Une action immédiate est essentielle et une avancée doit être réalisée lors de la réunion du G20 cette année. La présidence sud-africaine du G20 offre une occasion vitale de forger une position forte et unifiée sur l'allègement de la dette », a déclaré Yemi Osinbajo, ancien vice-président de la République fédérale du Nigéria.

Les signataires ont appelé à une intensification de la coopération internationale pour résoudre la crise de la dette et ont souligné la nécessité urgente de réformer l'architecture financière mondiale pour mieux soutenir les pays en développement.

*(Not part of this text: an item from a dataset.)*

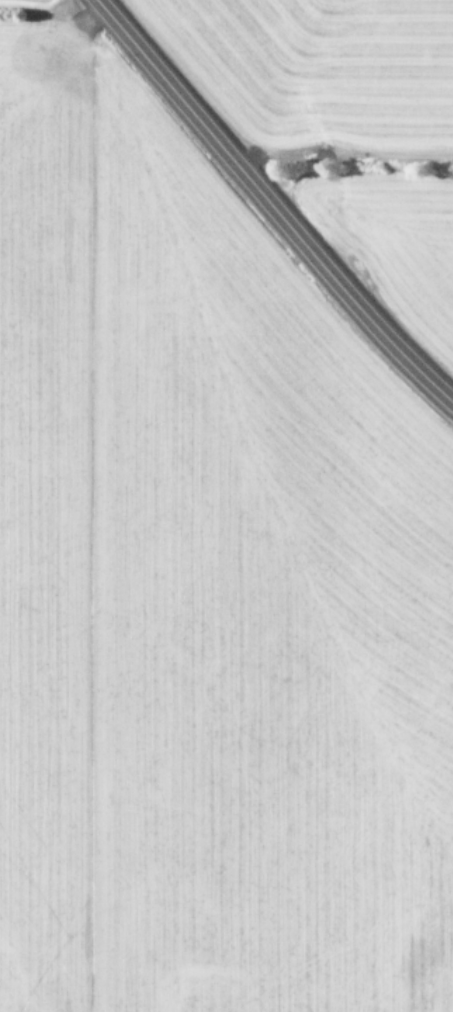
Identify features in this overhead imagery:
crop: (343, 123)
road: (267, 209)
crop: (203, 589)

« L'Afrique est confrontée à un fardeau de dette insoutenable. Il est crucial que nous nous unissions pour trouver une solution à cette crise. L'avenir de l'Afrique est étroitement lié à l'avenir du monde et nous devons oeuvrer pour résoudre la crise de la dette afin de favoriser un développement économique durable sur tout le continent. « L'engagement de l'Afrique du Sud à donner la priorité à l'allègement de la dette et à collaborer avec les autres pays pour s'attaquer aux causes profondes de la dette à coût élevé est le bienvenu », a déclaré Olusegun Obasanjo, ancien président du Nigéria.

En 2023, les pays à revenu faible et intermédiaire ont collectivement dépensé 1 400 milliards de dollars pour le service de la dette extérieure, les paiements d'intérêts atteignant le montant stupéfiant de 406 milliards de dollars. L'Afrique, en particulier, est confrontée à des taux d'emprunt disproportionnellement élevés, ce qui rend plus difficile l'investissement dans la croissance et le développement du continent.

Alors que le sommet du G20 de 2025 approche, la Déclaration du Cap offre une occasion opportune d'attirer l'attention sur la crise de la dette africaine et sur les défis plus vastes auxquels sont confrontés les pays en développement, notamment la santé, l'éducation, l'insécurité alimentaire et énergétique et l'environnement.